Brief — For each entry that follows, write out an identical copy.

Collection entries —

——————

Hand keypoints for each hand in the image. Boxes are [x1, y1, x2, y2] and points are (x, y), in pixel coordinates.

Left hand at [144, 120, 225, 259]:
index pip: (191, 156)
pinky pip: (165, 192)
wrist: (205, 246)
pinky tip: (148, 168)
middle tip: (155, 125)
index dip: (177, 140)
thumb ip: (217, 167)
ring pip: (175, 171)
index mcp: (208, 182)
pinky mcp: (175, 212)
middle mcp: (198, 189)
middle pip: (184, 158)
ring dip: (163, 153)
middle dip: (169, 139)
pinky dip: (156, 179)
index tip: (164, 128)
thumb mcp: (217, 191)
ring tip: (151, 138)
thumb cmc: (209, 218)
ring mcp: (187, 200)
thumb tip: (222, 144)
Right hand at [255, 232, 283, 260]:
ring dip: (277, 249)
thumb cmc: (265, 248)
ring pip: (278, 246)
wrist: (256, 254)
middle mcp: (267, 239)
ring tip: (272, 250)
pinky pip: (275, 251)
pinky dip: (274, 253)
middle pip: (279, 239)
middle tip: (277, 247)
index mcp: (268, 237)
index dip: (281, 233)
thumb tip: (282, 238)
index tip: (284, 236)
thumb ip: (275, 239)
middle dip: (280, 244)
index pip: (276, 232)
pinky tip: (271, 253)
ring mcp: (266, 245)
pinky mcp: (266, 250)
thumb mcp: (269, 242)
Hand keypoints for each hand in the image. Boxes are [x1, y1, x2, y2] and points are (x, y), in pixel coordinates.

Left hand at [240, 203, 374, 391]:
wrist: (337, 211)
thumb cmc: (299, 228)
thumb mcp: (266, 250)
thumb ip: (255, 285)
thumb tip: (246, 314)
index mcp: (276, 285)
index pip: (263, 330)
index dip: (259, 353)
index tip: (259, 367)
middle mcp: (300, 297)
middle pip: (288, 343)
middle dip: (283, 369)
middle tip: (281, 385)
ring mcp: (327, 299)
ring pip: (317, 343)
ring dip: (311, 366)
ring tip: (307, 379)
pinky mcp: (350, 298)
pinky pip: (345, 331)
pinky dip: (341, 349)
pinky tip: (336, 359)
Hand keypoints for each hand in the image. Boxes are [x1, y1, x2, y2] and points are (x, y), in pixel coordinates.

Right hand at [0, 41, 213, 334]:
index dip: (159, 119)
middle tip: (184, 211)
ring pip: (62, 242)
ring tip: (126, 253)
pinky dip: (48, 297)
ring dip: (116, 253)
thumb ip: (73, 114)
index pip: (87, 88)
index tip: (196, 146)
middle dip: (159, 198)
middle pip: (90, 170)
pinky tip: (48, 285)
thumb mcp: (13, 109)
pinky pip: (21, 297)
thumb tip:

——————

Written answer —
Hand keypoints for each hand in the image. Boxes are [x1, y1, x2, y2] and points are (x, y), in pixel coordinates.

Left hand at [144, 120, 225, 259]:
index pip: (191, 156)
pinky pip: (165, 192)
wrist: (205, 246)
pinky tip: (148, 168)
middle tip: (155, 125)
index dip: (177, 140)
thumb ip: (217, 167)
ring pip: (175, 171)
index mcp: (208, 182)
pinky mcp: (175, 212)
middle mcp: (198, 189)
middle pip: (184, 158)
ring dip: (163, 153)
middle dip: (169, 139)
pinky dip: (156, 179)
index tip: (164, 128)
thumb mcp: (217, 191)
ring tip: (151, 138)
thumb cmc: (209, 218)
ring mcp: (187, 200)
thumb tip: (222, 144)
Right hand at [255, 232, 283, 260]:
ring dip: (277, 249)
thumb cmc: (265, 248)
ring pip: (278, 246)
wrist: (256, 254)
middle mcp: (267, 239)
ring tip: (272, 250)
pinky pip: (275, 251)
pinky dip: (274, 253)
middle pip: (279, 239)
middle tip: (277, 247)
index mcp: (268, 237)
index dip: (281, 233)
thumb tip: (282, 238)
index tip: (284, 236)
thumb ip: (275, 239)
middle dip: (280, 244)
index pip: (276, 232)
pinky tip: (271, 253)
ring mcp: (266, 245)
pinky mcp: (266, 250)
thumb mcp: (269, 242)
Hand keypoints for each hand in the image. Boxes are [x1, y1, x2, y2] and points are (x, y), in pixel coordinates.

Left hand at [240, 203, 374, 391]:
wrist: (337, 211)
thumb cmc: (299, 228)
thumb mcp: (266, 250)
thumb ip: (255, 285)
thumb tip: (246, 314)
index mcp: (276, 285)
index pip: (263, 330)
index dip: (259, 353)
index tip: (259, 367)
middle mcp: (300, 297)
middle pip: (288, 343)
middle dip: (283, 369)
middle tip: (281, 385)
ring mcp: (327, 299)
ring pip: (317, 343)
ring dip: (311, 366)
ring tip: (307, 379)
pinky mcp: (350, 298)
pinky pip: (345, 331)
pinky dip: (341, 349)
pinky tip: (336, 359)
Hand keypoints for each hand in the image. Boxes are [x1, y1, x2, y2] and points are (x, y), in pixel coordinates.

Right hand at [0, 41, 213, 334]:
index dip: (159, 119)
middle tip: (184, 211)
ring pip: (62, 242)
ring tip: (126, 253)
pinky dip: (48, 297)
ring dip: (116, 253)
thumb ip: (73, 114)
index pip: (87, 88)
index tip: (196, 146)
middle dip: (159, 198)
middle pip: (90, 170)
pinky tip: (48, 285)
thumb mcp: (13, 109)
pinky pip: (21, 297)
thumb tip:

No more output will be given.